Saved entries:
-------

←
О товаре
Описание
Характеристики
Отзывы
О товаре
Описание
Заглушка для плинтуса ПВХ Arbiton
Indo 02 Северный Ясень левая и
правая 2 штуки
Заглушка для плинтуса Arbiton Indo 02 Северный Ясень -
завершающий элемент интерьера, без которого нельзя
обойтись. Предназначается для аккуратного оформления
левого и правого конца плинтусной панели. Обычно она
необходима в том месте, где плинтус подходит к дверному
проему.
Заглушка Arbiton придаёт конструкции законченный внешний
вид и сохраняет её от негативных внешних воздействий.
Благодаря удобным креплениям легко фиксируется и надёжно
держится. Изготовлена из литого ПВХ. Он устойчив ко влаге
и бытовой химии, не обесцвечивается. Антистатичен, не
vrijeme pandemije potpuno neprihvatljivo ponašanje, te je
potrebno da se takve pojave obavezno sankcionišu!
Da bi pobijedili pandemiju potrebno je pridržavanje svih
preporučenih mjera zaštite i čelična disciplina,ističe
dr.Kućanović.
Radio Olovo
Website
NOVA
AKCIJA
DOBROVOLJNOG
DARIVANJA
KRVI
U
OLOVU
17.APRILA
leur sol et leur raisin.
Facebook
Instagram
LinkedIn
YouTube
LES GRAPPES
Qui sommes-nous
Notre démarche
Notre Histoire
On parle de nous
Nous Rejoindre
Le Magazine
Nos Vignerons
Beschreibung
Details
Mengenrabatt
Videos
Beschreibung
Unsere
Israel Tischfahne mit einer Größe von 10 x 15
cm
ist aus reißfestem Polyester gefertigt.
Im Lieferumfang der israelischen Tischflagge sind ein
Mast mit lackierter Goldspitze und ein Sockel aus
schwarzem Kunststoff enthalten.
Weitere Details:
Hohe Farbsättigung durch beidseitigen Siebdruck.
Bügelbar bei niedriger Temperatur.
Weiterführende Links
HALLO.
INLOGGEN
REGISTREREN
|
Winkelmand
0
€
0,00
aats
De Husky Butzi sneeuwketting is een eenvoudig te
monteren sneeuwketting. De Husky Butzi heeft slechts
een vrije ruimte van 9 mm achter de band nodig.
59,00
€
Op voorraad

-------

Job item:
Among the lines above, find those with the word "sneeuwketting". Copy them.

Written response:
De Husky Butzi sneeuwketting is een eenvoudig te
monteren sneeuwketting. De Husky Butzi heeft slechts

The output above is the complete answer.